* **Change detection outputs**:
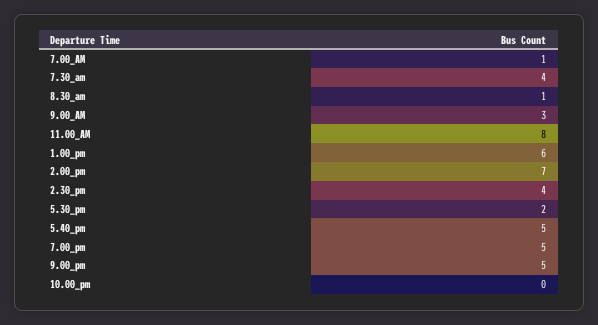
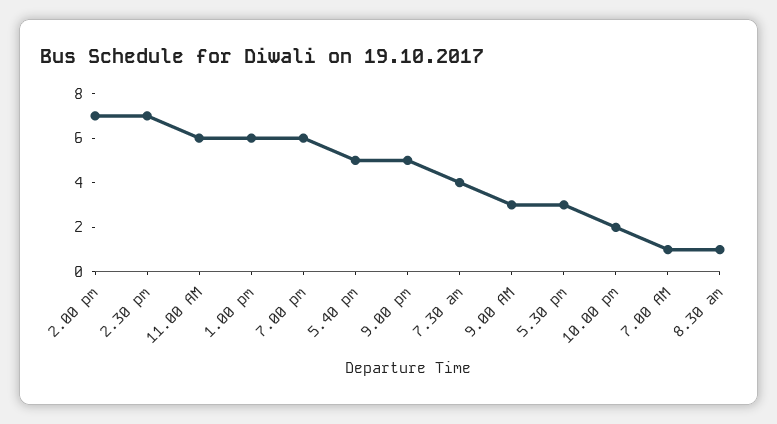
11.00_AM: 8 -> 6
2.30_pm: 4 -> 7
5.30_pm: 2 -> 3
7.00_pm: 5 -> 6
10.00_pm: 0 -> 2

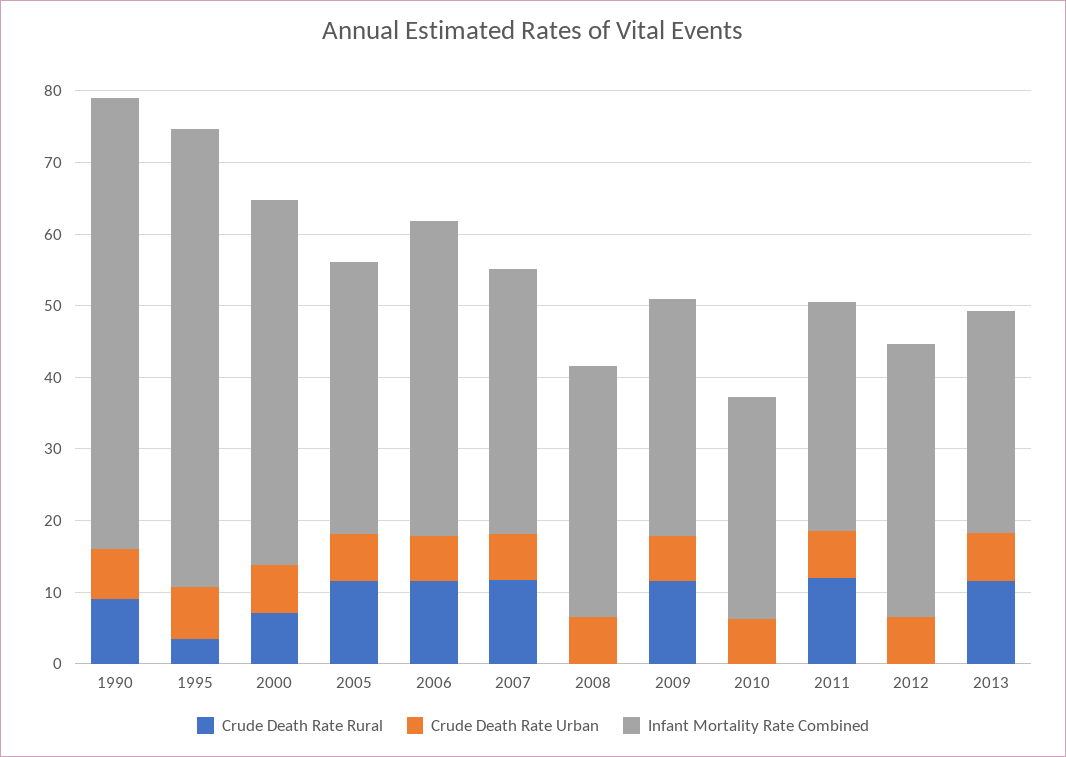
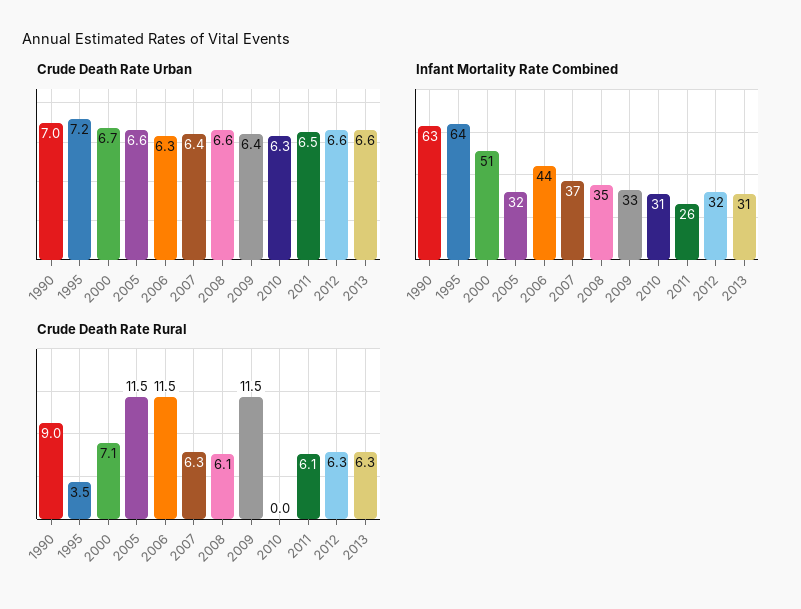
Infant Mortality Rate Combined, 2005: 38 -> 32
Crude Death Rate Rural, 2007: 12 -> 6.3
Crude Death Rate Rural, 2008: 0 -> 6.1
Crude Death Rate Rural, 2011: 12 -> 6.1
Infant Mortality Rate Combined, 2011: 32 -> 26
Crude Death Rate Rural, 2012: 0 -> 6.3
Infant Mortality Rate Combined, 2012: 38 -> 32
Crude Death Rate Rural, 2013: 12 -> 6.3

* **WORK INSTRUCTIONS**: Leaving out the pictures, output each line above exactly as it is.

* **RESULT**:
11.00_AM: 8 -> 6
2.30_pm: 4 -> 7
5.30_pm: 2 -> 3
7.00_pm: 5 -> 6
10.00_pm: 0 -> 2

Infant Mortality Rate Combined, 2005: 38 -> 32
Crude Death Rate Rural, 2007: 12 -> 6.3
Crude Death Rate Rural, 2008: 0 -> 6.1
Crude Death Rate Rural, 2011: 12 -> 6.1
Infant Mortality Rate Combined, 2011: 32 -> 26
Crude Death Rate Rural, 2012: 0 -> 6.3
Infant Mortality Rate Combined, 2012: 38 -> 32
Crude Death Rate Rural, 2013: 12 -> 6.3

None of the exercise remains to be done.